La langue dans laquelle on écrit devient l’un de nos seuls trésors. Il m’est par conséquent difficile de la tenir en horreur, de renier tout ce que la littérature m’a appris, dans un acte d’effacement cruel et surtout vain.

J’ai passé dix-sept années de ma vie au Sénégal et presque autant en France. Que je le veuille ou non, je prends une part de ce pays. Aimer la France est toujours coupable.

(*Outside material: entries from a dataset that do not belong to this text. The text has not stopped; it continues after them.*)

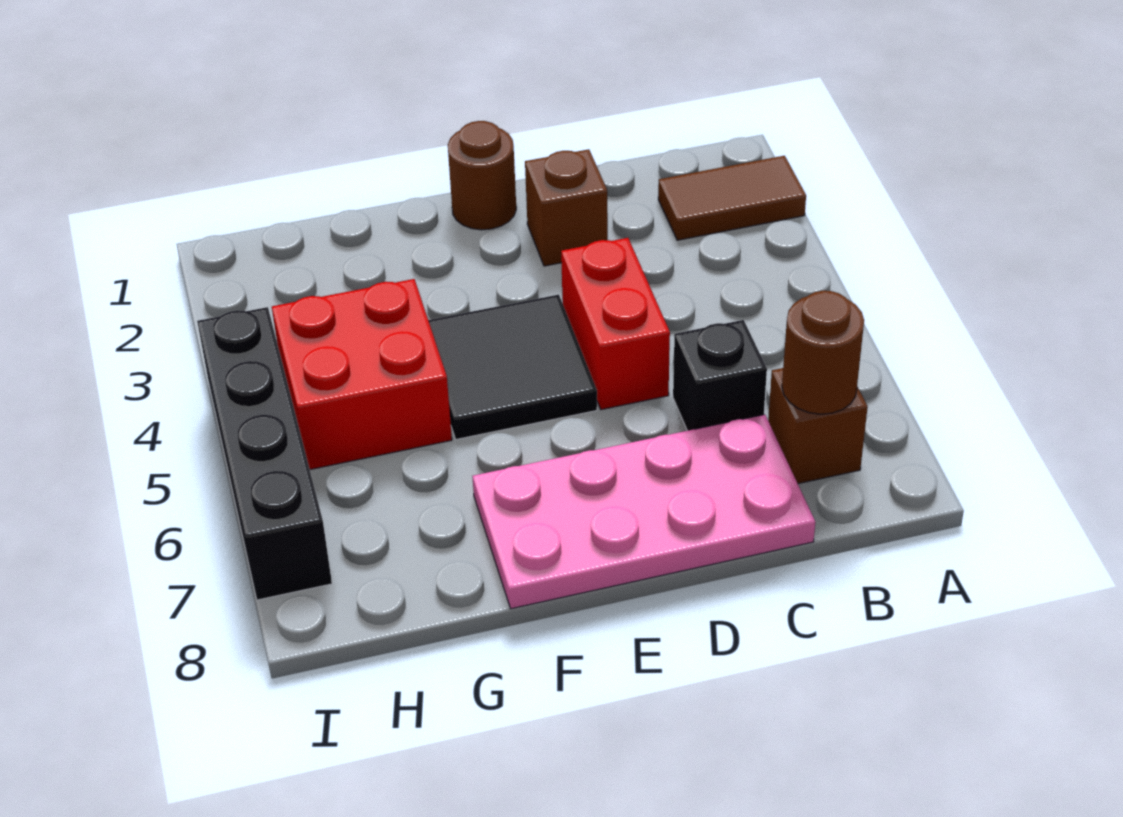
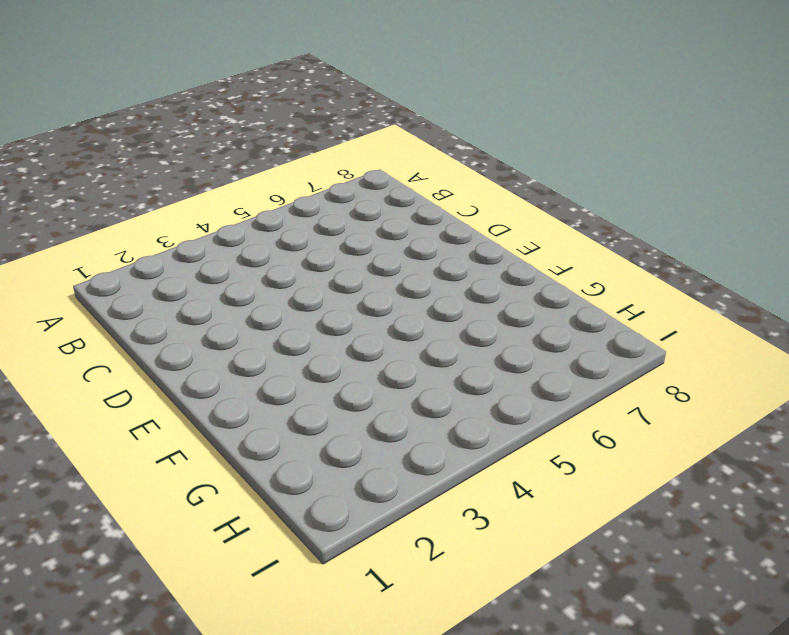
none -> brown 1x2 tile [658,156,806,240]
none -> brown 1x1 brick [768,368,868,484]

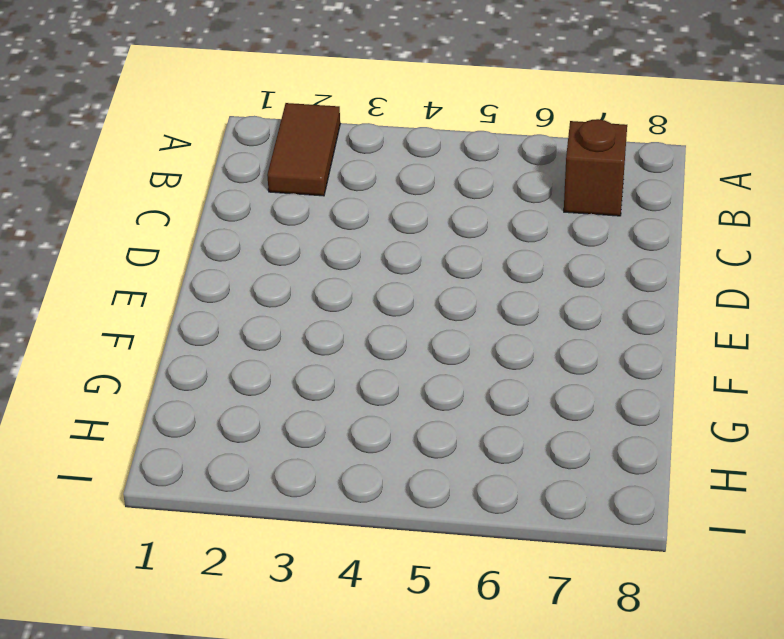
none -> black 1x1 brick [673,320,767,431]
none -> pink 2x4 plate [472,415,815,609]

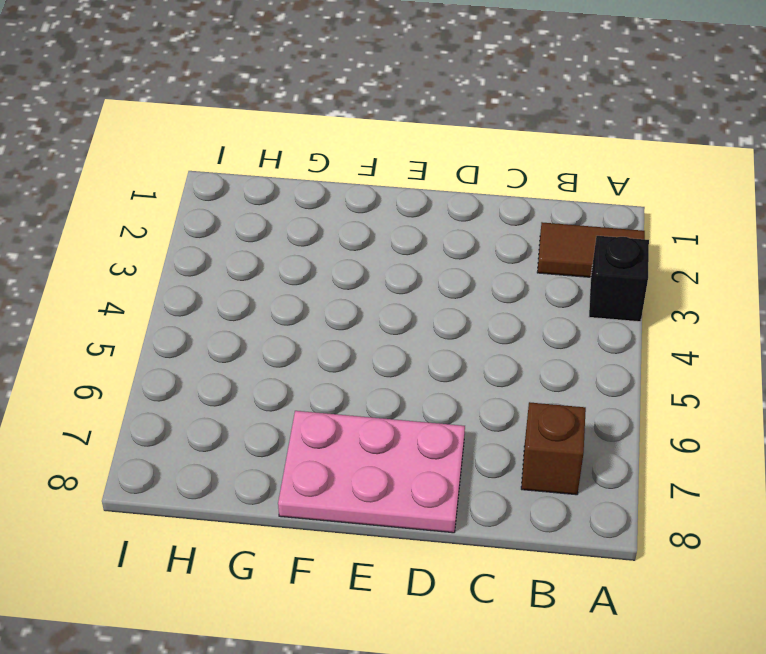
black 1x1 brick [589,236,649,322] -> black 1x1 brick moved to [673,320,767,431]
pink 2x3 plate [278,411,465,533] -> pink 2x4 plate [472,415,815,609]
none -> brown 1x1 brick [525,149,608,266]
none -> red 1x2 brick [561,238,670,410]

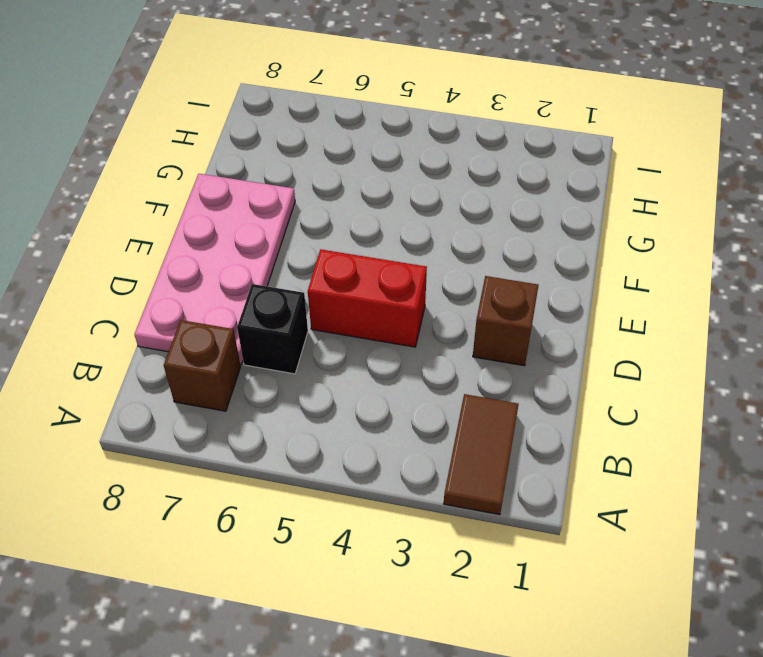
none -> brown 1x1 round brick [448,121,516,230]
none -> black 2x2 tile [428,295,597,439]

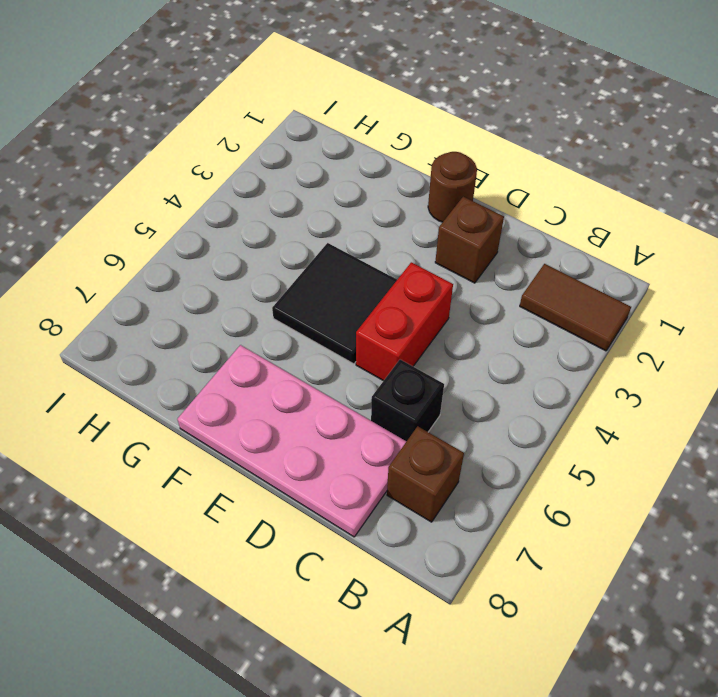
none -> red 2x2 brick [272,279,452,469]
none -> black 1x4 brick [197,307,332,600]

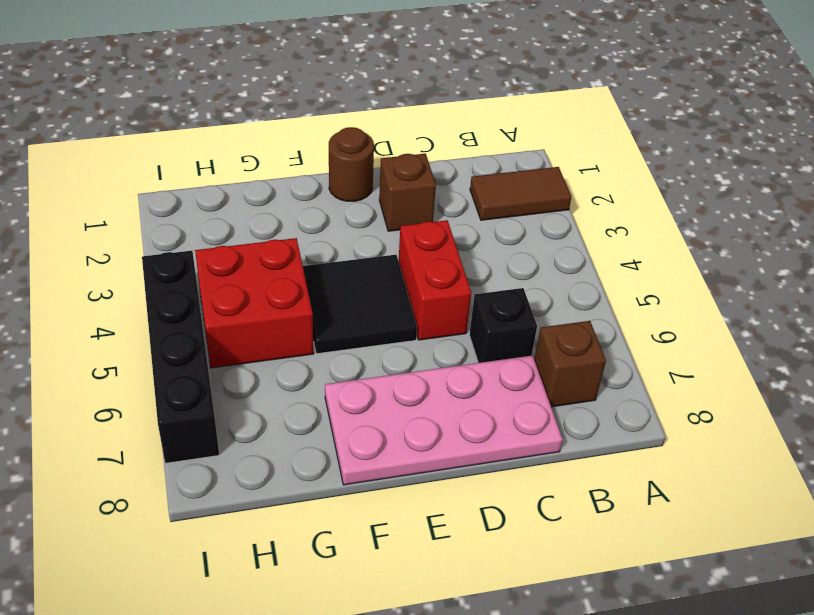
none -> brown 1x1 round brick [782,291,864,414]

Tout dépend de ce que l’on met derrière ce mot : pour ma part, les paysages et la littérature ont été des agents de liaison ; la politique et l’histoire, certainement pas.

Au lieu de vivre une guéguerre permanente avec les accusateurs, il faut parfois assumer, ne pas tomber dans la schizophrénie du rejet systématique tout en ayant la laisse affective au cou. Je me réserve le droit de m’indigner quand il le faut, pas par principe.